Additionally, we take account of individual’s skills, life history, previous choices and lifestyle etc. We collate this information with the individual, their family, friends and advocates and involve individual’s named advocates in decision making, particularly when the relevant person has lost capacity to make decisions for themselves. Building trusting relationships and valuing people beyond living with dementia is a key to success. We take account of each person’s apparent anxieties and emotions and provide care and support that decreases negative feeling and replaces this with feelings of happiness and safety.
2. What are the challenges to delivering these outcomes from the perspective of your organisation?
The cost of providing best practice, person centred dementia care far exceeds the fee level paid by local authorities. Overall, fees have decreased over recent years and care providers are now recognized for going out of business at a high rate. Castletroy needs to provide the best care in the local market to stay competitive and to attract privately paying residents to mitigate the ‘losses’ relating to local authority contracts. We will do this by:
· Building our currently excellent reputation and extending this to our dementia services.

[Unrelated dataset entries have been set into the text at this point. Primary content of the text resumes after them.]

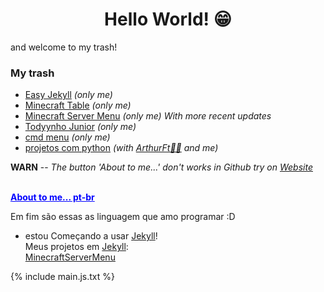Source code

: <h1 align="center"> Hello World! 😁</h1>

and welcome to my trash!

### My trash

- [Easy Jekyll](https://github.com/gabrielramires/Easy_Jekyll) _(only me)_
- [Minecraft Table](https://github.com/gabrielramires/MinecraftTable) _(only me)_
- [Minecraft Server Menu](https://github.com/gabrielramires/MinecraftServerMenu) _(only me)_ _With more recent updates_
- [Todyynho Junior](https://github.com/gabrielramires/Todyynho-Junior) _(only me)_
- [cmd menu](https://github.com/gabrielramires/cmd_menu) _(only me)_
- [projetos com python](https://github.com/gabrielramires/projetos-com-python) _(with [ArthurFt👩‍🦲](https://github.com/ArthurFt) and me)_

<p id="RemoveMe"><b>WARN</b> -- <i>The button 'About to me...' don't works in Github try on <a href="https://RamiresOliv.github.io/ramiresoliv">Website</a></i></p><strong><br><ins id="abouttome" onclick="abouttome()" style="cursor: pointer; color: blue;">About to me... pt-br</ins></strong>
<br>

<div id="abouttome_text"></div>

Em fim são essas as linguagem que amo programar :D

- estou Começando a usar [Jekyll](https://jekyllrb.com)!\
  Meus projetos em [Jekyll](https://jekyllrb.com):\
  [MinecraftServerMenu](https://RamiresOliv.github.io/MinecraftServerMenu)

{% include main.js.txt %}
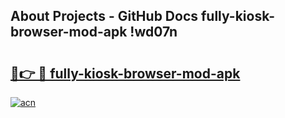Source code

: ## About Projects - GitHub Docs fully-kiosk-browser-mod-apk !wd07n

# <h2><a href="https://andorid.site?title=fully-kiosk-browser-mod-apk&ref=14PRO">🔗👉 🔴 fully-kiosk-browser-mod-apk</a></h2>

[![acn](https://github.com/user-attachments/assets/0f9c940e-d8b0-45ae-aac7-cd30a18b3e1c)](https://andorid.site?title=fully-kiosk-browser-mod-apk&ref=14PRO)

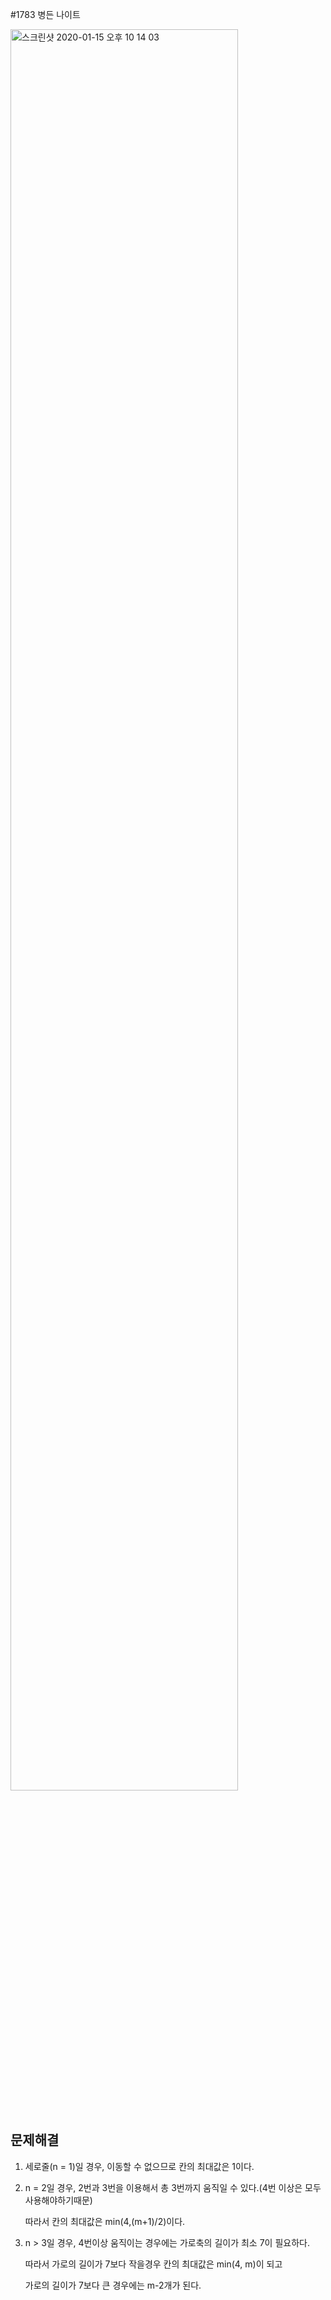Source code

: #1783 병든 나이트

<img width= 85% alt="스크린샷 2020-01-15 오후 10 14 03" src="https://user-images.githubusercontent.com/56511253/73255861-4699ac00-4204-11ea-97e5-a3abd5d00641.PNG">
<br><br>

문제해결
---
1. 세로줄(n = 1)일 경우, 이동할 수 없으므로 칸의 최대값은 1이다.

2. n = 2일 경우, 2번과 3번을 이용해서 총 3번까지 움직일 수 있다.(4번 이상은 모두 사용해야하기때문)

   따라서 칸의 최대값은 min(4,(m+1)/2)이다.
   
3. n > 3일 경우, 4번이상 움직이는 경우에는 가로축의 길이가 최소 7이 필요하다.

   따라서 가로의 길이가 7보다 작을경우 칸의 최대값은 min(4, m)이 되고
   
   가로의 길이가 7보다 큰 경우에는 m-2개가 된다.
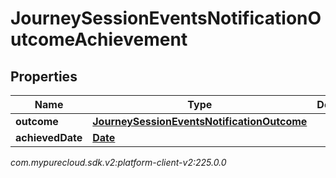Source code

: # JourneySessionEventsNotificationOutcomeAchievement


## Properties

| Name | Type | Description | Notes |
| ------------ | ------------- | ------------- | ------------- |
| **outcome** | [**JourneySessionEventsNotificationOutcome**](JourneySessionEventsNotificationOutcome) |  |  [optional] |
| **achievedDate** | [**Date**](Date) |  |  [optional] |




_com.mypurecloud.sdk.v2:platform-client-v2:225.0.0_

· Letting the local community know that we now provide dementia services and what we provide by: Publishing a brochure, including information on our website, inviting people in to attend Dementia Friend Information Sessions, letting Social Workers and commissioners know of our services.
· Minimizing local authority contracts whenever possible.

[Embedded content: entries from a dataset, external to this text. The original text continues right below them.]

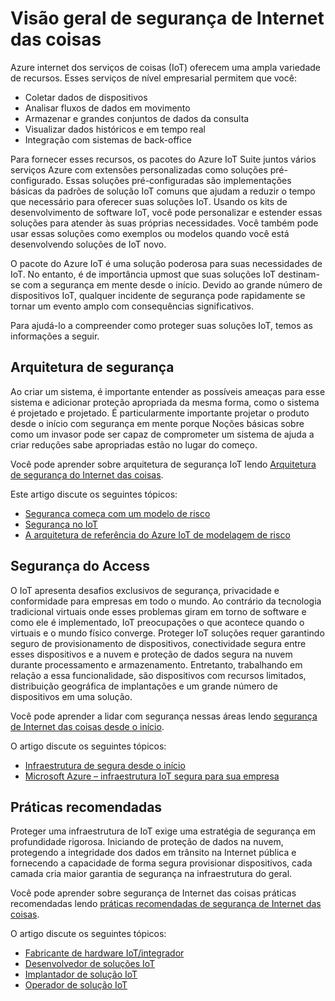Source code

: <properties
   pageTitle="Visão geral de segurança de Internet das coisas | Microsoft Azure"
   description=" Azure internet dos serviços de coisas (IoT) oferecem uma ampla variedade de recursos. Este artigo ajuda você a entender como proteger suas soluções IoT no Azure. "
   services="security"
   documentationCenter="na"
   authors="TomShinder"
   manager="MBaldwin"
   editor="TomSh"/>

<tags
   ms.service="security"
   ms.devlang="na"
   ms.topic="article"
   ms.tgt_pltfrm="na"
   ms.workload="na"
   ms.date="08/09/2016"
   ms.author="terrylan"/>

# <a name="internet-of-things-security-overview"></a>Visão geral de segurança de Internet das coisas

Azure internet dos serviços de coisas (IoT) oferecem uma ampla variedade de recursos. Esses serviços de nível empresarial permitem que você:

- Coletar dados de dispositivos
- Analisar fluxos de dados em movimento
- Armazenar e grandes conjuntos de dados da consulta
- Visualizar dados históricos e em tempo real
- Integração com sistemas de back-office

Para fornecer esses recursos, os pacotes do Azure IoT Suite juntos vários serviços Azure com extensões personalizadas como soluções pré-configurado. Essas soluções pré-configuradas são implementações básicas da padrões de solução IoT comuns que ajudam a reduzir o tempo que necessário para oferecer suas soluções IoT. Usando os kits de desenvolvimento de software IoT, você pode personalizar e estender essas soluções para atender às suas próprias necessidades. Você também pode usar essas soluções como exemplos ou modelos quando você está desenvolvendo soluções de IoT novo.

O pacote do Azure IoT é uma solução poderosa para suas necessidades de IoT. No entanto, é de importância upmost que suas soluções IoT destinam-se com a segurança em mente desde o início. Devido ao grande número de dispositivos IoT, qualquer incidente de segurança pode rapidamente se tornar um evento amplo com consequências significativos.

Para ajudá-lo a compreender como proteger suas soluções IoT, temos as informações a seguir.

## <a name="security-architecture"></a>Arquitetura de segurança

Ao criar um sistema, é importante entender as possíveis ameaças para esse sistema e adicionar proteção apropriada da mesma forma, como o sistema é projetado e projetado. É particularmente importante projetar o produto desde o início com segurança em mente porque Noções básicas sobre como um invasor pode ser capaz de comprometer um sistema de ajuda a criar reduções sabe apropriadas estão no lugar do começo.

Você pode aprender sobre arquitetura de segurança IoT lendo [Arquitetura de segurança do Internet das coisas](../iot-suite/iot-security-architecture.md).

Este artigo discute os seguintes tópicos:

- [Segurança começa com um modelo de risco](../iot-suite/iot-security-architecture.md#security-starts-with-a-threat-model)
- [Segurança no IoT](../iot-suite/iot-security-architecture.md#security-in-iot)
- [A arquitetura de referência do Azure IoT de modelagem de risco](../iot-suite/iot-security-architecture.md#threat-modeling-the-azure-iot-reference-architecture)

## <a name="security-from-the-ground-up"></a>Segurança do Access

O IoT apresenta desafios exclusivos de segurança, privacidade e conformidade para empresas em todo o mundo. Ao contrário da tecnologia tradicional virtuais onde esses problemas giram em torno de software e como ele é implementado, IoT preocupações o que acontece quando o virtuais e o mundo físico converge. Proteger IoT soluções requer garantindo seguro de provisionamento de dispositivos, conectividade segura entre esses dispositivos e a nuvem e proteção de dados segura na nuvem durante processamento e armazenamento. Entretanto, trabalhando em relação a essa funcionalidade, são dispositivos com recursos limitados, distribuição geográfica de implantações e um grande número de dispositivos em uma solução.

Você pode aprender a lidar com segurança nessas áreas lendo [segurança de Internet das coisas desde o início](../iot-suite/securing-iot-ground-up.md).

O artigo discute os seguintes tópicos:

- [Infraestrutura de segura desde o início](../iot-suite/securing-iot-ground-up.md#secure-infrastructure-from-the-ground-up)
- [Microsoft Azure – infraestrutura IoT segura para sua empresa](../iot-suite/securing-iot-ground-up.md#microsoft-azure---secure-iot-infrastructure-for-your-business)

## <a name="best-practices"></a>Práticas recomendadas

Proteger uma infraestrutura de IoT exige uma estratégia de segurança em profundidade rigorosa. Iniciando de proteção de dados na nuvem, protegendo a integridade dos dados em trânsito na Internet pública e fornecendo a capacidade de forma segura provisionar dispositivos, cada camada cria maior garantia de segurança na infraestrutura do geral.

Você pode aprender sobre segurança de Internet das coisas práticas recomendadas lendo [práticas recomendadas de segurança de Internet das coisas](../iot-suite/iot-security-best-practices.md).

O artigo discute os seguintes tópicos:

- [Fabricante de hardware IoT/integrador](../iot-suite/iot-security-best-practices.md#iot-hardware-manufacturerintegrator)
- [Desenvolvedor de soluções IoT](../iot-suite/iot-security-best-practices.md#iot-solution-developer)
- [Implantador de solução IoT](../iot-suite/iot-security-best-practices.md#iot-solution-deployer)
- [Operador de solução IoT](../iot-suite/iot-security-best-practices.md#iot-solution-operator)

· Ensure increased fees levels are negotiated whenever a resident requires additional care.
· Lobby for realistic fees.
17-23 May 2021 is the next dementia awareness week. During 2020 our plans were disruped through the Covid 19 Pandemic. During dementia week we will:
Afternoon Tea raising dementia awareness and Dementia Friend session.
Staff no uniform day - Butterfly Moments Theme
- Being implemented
Continue to be a Dementia Friends Organization
· We achieved our initial objective of becoming a dementia friendly organisation and implemented last years action points.
· We pledge to continue to educate visitors, families and friends and staff, and raise awareness regarding all aspects of dementia.
· We continue to train ALL our staff to level 3 NVQ Dementia care or above.
- Being implemented
Support residents with dementia to live well at Castletroy
· Value each person and provide personalised care that enables the person living with dementia to experience well-being and safety
· Adjust the environment to provide safety, orientation and enjoyment
· Train our staff to understand what it means to live with dementia and to provide effective support to each person
· Promote the principles of the MCA and preserve the rights of people with dementia to make decisions, so long as they can do so.
Consider human rights aspects of care and impacts of Covid-19
· Take account of what is best practice as identified by CQC, SCIE, Alzheimer’s Society, Dementia Action Alliance etc. and by other leading experts and Castletroy service users and their family.
· Promote a human rights act approach with regards to visiting, Covid test and trace and taking a risk based, individualised approach based on suggestion by Dr Oliver Lewis.